* Listed records:
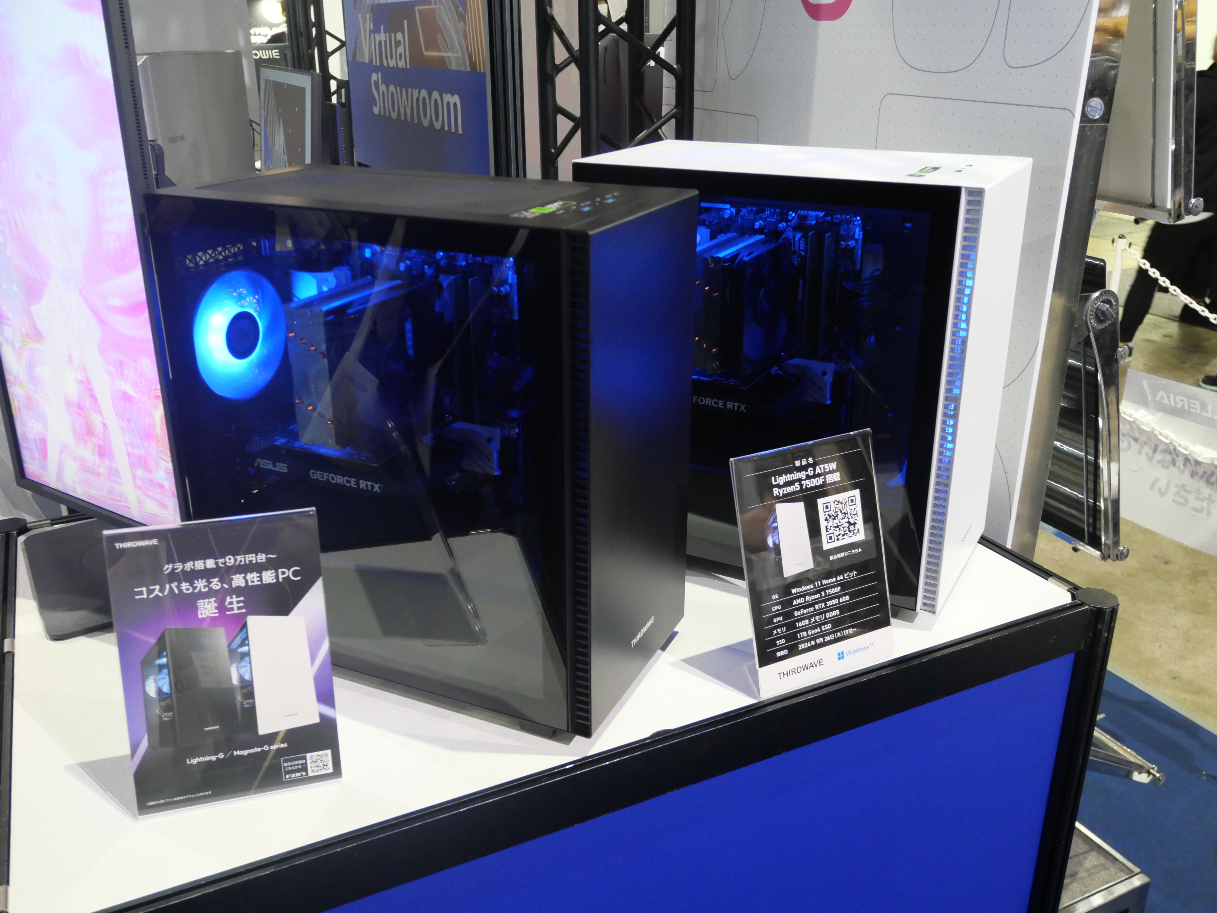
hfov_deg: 60.0
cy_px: 456
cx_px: 608
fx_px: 1055
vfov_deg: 46.8
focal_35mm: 30
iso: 2000
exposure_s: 1/60
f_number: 3.8
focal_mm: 15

* Exercise brief:
Could the entries above be copied out exactly, with no pictures included?

* Task solution:
hfov_deg: 60.0
cy_px: 456
cx_px: 608
fx_px: 1055
vfov_deg: 46.8
focal_35mm: 30
iso: 2000
exposure_s: 1/60
f_number: 3.8
focal_mm: 15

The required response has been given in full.